An Atlanta-based Delta Air Lines has been fined to pay $50,000 over violating anti-bias laws in the United States (US) by ordering three Muslim passengers off two separate flights despite getting clearance from the company’s own security staff for travelling.
A consent order released on Friday by the US Department of Transportation (DoT) read the airline denied that it discriminated against the passengers in two separate incidents but agreed it could have handled the situations differently.
The DoT said anti-bias laws were violated by Delta Air Lines after removing the passengers and ordered it to provide cultural-sensitivity training to pilots, flight attendants and customer-service agents involved in the incidents.
A Muslim couple, Faisal and Nazia Ali had been removed from Delta Flight 229 at Charles de Gaulle Airport in Paris on July 26, 2016, after a passenger told a flight attendant their behaviour made her “very uncomfortable and nervous”.
Nazia Ali was wearing a headscarf and the passenger said the woman had inserted something into his watch.
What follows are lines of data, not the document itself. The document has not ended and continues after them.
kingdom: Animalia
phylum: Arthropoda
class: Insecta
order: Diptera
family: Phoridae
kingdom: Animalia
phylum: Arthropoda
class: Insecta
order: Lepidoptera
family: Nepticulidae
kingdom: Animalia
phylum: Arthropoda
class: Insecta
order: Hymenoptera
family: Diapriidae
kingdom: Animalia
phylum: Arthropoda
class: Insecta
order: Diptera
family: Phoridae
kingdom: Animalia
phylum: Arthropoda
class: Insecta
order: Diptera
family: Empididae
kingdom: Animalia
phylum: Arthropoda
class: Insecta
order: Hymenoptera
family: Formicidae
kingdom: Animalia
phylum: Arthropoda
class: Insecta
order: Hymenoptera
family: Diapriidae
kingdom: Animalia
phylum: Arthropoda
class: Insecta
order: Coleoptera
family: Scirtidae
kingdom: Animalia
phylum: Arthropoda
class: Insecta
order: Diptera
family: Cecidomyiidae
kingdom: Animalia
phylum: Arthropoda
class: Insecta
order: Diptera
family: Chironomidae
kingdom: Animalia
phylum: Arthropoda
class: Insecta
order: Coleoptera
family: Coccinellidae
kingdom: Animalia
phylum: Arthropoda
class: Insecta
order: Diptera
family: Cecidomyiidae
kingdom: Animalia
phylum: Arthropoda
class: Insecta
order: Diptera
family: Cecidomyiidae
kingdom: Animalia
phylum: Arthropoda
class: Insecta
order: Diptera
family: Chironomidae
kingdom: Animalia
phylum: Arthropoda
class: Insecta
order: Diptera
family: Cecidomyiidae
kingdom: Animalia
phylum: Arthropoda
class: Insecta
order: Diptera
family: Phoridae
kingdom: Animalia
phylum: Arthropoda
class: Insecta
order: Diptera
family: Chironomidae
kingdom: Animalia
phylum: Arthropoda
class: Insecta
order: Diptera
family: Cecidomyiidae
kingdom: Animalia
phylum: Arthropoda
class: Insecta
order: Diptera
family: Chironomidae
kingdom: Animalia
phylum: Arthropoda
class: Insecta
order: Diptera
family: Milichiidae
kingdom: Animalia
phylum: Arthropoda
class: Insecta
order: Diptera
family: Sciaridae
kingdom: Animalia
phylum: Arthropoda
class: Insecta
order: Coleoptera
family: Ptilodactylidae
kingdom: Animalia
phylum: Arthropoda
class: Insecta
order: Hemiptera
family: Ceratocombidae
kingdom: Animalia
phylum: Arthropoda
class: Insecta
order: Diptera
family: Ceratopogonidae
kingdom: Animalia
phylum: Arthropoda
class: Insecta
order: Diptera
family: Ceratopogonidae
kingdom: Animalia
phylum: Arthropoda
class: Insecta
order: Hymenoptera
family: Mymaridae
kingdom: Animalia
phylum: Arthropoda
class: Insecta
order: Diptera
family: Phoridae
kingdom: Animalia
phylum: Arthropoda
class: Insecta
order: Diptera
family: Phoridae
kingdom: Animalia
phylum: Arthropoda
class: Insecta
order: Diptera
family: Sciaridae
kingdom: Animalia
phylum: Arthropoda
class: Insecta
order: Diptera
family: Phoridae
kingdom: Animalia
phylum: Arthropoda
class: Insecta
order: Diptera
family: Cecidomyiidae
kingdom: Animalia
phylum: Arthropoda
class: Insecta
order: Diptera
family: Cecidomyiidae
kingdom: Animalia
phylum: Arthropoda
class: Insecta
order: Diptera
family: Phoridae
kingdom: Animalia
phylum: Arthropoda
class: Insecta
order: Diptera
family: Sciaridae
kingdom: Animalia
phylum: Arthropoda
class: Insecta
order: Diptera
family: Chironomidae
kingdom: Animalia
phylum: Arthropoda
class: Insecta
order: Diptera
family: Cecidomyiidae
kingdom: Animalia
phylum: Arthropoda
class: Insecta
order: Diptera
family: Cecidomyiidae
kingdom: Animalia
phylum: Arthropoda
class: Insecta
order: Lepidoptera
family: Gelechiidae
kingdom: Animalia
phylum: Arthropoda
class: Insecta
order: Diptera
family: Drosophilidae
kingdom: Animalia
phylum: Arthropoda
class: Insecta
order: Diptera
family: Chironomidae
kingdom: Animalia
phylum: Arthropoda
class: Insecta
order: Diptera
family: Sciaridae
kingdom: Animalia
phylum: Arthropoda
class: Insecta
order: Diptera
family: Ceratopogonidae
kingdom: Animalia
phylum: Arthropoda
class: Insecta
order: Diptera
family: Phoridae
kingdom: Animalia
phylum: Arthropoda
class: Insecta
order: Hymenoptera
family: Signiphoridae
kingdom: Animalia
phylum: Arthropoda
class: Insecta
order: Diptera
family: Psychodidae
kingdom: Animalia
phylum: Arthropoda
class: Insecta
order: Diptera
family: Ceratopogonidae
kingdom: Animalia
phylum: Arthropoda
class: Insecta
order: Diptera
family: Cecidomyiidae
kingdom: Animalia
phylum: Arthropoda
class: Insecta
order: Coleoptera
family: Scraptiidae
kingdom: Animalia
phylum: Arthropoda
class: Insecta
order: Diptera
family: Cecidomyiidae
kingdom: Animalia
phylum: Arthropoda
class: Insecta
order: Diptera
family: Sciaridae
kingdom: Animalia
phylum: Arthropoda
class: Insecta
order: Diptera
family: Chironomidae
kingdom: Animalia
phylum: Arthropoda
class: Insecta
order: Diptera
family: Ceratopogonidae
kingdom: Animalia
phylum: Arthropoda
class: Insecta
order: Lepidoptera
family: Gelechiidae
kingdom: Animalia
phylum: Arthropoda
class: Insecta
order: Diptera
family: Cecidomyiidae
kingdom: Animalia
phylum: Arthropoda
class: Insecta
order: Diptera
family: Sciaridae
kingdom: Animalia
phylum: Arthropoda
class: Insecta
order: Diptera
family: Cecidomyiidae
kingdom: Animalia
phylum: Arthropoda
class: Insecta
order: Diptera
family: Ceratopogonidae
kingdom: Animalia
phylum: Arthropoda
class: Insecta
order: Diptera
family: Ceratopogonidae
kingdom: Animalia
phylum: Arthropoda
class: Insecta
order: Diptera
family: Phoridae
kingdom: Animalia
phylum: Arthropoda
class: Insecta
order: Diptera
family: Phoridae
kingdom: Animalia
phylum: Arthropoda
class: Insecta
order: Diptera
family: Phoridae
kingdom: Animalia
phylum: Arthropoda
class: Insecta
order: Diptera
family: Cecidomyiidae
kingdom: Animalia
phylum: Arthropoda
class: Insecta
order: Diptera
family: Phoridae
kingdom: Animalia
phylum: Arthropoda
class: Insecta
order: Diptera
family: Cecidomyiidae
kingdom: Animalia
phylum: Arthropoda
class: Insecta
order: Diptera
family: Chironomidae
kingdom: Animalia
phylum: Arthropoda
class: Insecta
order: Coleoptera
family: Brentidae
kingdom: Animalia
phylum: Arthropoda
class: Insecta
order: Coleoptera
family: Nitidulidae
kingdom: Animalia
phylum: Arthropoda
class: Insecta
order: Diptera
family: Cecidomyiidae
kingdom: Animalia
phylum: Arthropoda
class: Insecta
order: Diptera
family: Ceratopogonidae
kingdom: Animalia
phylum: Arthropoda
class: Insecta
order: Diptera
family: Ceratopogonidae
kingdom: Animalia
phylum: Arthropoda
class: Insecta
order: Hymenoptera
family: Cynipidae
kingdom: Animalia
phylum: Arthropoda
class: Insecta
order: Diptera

The flight attendant said she saw Faisal texting on his cellphone using the word “Allah” several times, foreign media reported.
The DoT said the captain had failed to follow Delta’s security protocol and it appeared that the passengers’ perceived religion, Delta would not have removed or denied them reboarding of their flight.
The other case in the consent order occurred five days later in Amsterdam. Flight attendants and passengers complained about a Muslim passenger but the co-pilot saw nothing unusual about the man and Delta’s security office said his record raised no concern.
The captain prepared to begin the New York-bound flight, then returned to the gate and had the man and his bags removed and the area around his seat searched. The man was not subjected to additional screening before boarding a later flight, which the DoT said showed that his removal from the first flight was discriminatory.
The Council on American-Islamic Relations (CAIR) questioned the size of the penalty.
Delta earned nearly $4.8bn last year and, for a company that profitable, “$50,000 is basically a slap on the wrist”, said Karen Dabdoub, executive director of CAIR’s Cincinnati chapter.
“But it’s a good sign that DOT is taking this seriously,” she added. “I’m glad to see that Delta received some sort of a sanction.”